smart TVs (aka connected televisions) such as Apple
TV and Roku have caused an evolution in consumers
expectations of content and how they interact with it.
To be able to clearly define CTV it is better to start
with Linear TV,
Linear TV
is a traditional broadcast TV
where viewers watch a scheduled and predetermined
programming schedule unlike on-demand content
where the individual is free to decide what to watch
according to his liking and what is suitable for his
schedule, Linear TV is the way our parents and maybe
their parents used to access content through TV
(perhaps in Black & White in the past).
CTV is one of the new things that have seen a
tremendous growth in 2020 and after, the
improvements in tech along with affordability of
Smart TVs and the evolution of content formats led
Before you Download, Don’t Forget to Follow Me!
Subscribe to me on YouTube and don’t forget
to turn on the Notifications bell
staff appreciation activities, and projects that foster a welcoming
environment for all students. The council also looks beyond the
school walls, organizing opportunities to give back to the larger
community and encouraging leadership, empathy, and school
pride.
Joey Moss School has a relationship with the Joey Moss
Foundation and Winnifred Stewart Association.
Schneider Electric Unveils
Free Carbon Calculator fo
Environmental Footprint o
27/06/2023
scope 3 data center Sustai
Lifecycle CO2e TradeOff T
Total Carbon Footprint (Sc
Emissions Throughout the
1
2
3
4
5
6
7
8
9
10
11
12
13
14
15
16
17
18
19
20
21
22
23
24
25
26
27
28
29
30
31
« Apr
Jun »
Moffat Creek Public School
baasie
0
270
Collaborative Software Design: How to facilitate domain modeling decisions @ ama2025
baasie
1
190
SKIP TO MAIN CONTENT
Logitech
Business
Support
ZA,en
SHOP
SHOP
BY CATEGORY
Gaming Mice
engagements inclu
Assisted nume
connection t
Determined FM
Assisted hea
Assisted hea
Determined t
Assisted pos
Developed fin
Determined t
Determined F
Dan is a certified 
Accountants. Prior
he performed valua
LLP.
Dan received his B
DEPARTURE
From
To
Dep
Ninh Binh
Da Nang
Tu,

========================================

Can you reproduce all of the data above, line for line, without changing anything?

smart TVs (aka connected televisions) such as Apple
TV and Roku have caused an evolution in consumers
expectations of content and how they interact with it.
To be able to clearly define CTV it is better to start
with Linear TV,
Linear TV
is a traditional broadcast TV
where viewers watch a scheduled and predetermined
programming schedule unlike on-demand content
where the individual is free to decide what to watch
according to his liking and what is suitable for his
schedule, Linear TV is the way our parents and maybe
their parents used to access content through TV
(perhaps in Black & White in the past).
CTV is one of the new things that have seen a
tremendous growth in 2020 and after, the
improvements in tech along with affordability of
Smart TVs and the evolution of content formats led
Before you Download, Don’t Forget to Follow Me!
Subscribe to me on YouTube and don’t forget
to turn on the Notifications bell
staff appreciation activities, and projects that foster a welcoming
environment for all students. The council also looks beyond the
school walls, organizing opportunities to give back to the larger
community and encouraging leadership, empathy, and school
pride.
Joey Moss School has a relationship with the Joey Moss
Foundation and Winnifred Stewart Association.
Schneider Electric Unveils
Free Carbon Calculator fo
Environmental Footprint o
27/06/2023
scope 3 data center Sustai
Lifecycle CO2e TradeOff T
Total Carbon Footprint (Sc
Emissions Throughout the
1
2
3
4
5
6
7
8
9
10
11
12
13
14
15
16
17
18
19
20
21
22
23
24
25
26
27
28
29
30
31
« Apr
Jun »
Moffat Creek Public School
baasie
0
270
Collaborative Software Design: How to facilitate domain modeling decisions @ ama2025
baasie
1
190
SKIP TO MAIN CONTENT
Logitech
Business
Support
ZA,en
SHOP
SHOP
BY CATEGORY
Gaming Mice
engagements inclu
Assisted nume
connection t
Determined FM
Assisted hea
Assisted hea
Determined t
Assisted pos
Developed fin
Determined t
Determined F
Dan is a certified 
Accountants. Prior
he performed valua
LLP.
Dan received his B
DEPARTURE
From
To
Dep
Ninh Binh
Da Nang
Tu,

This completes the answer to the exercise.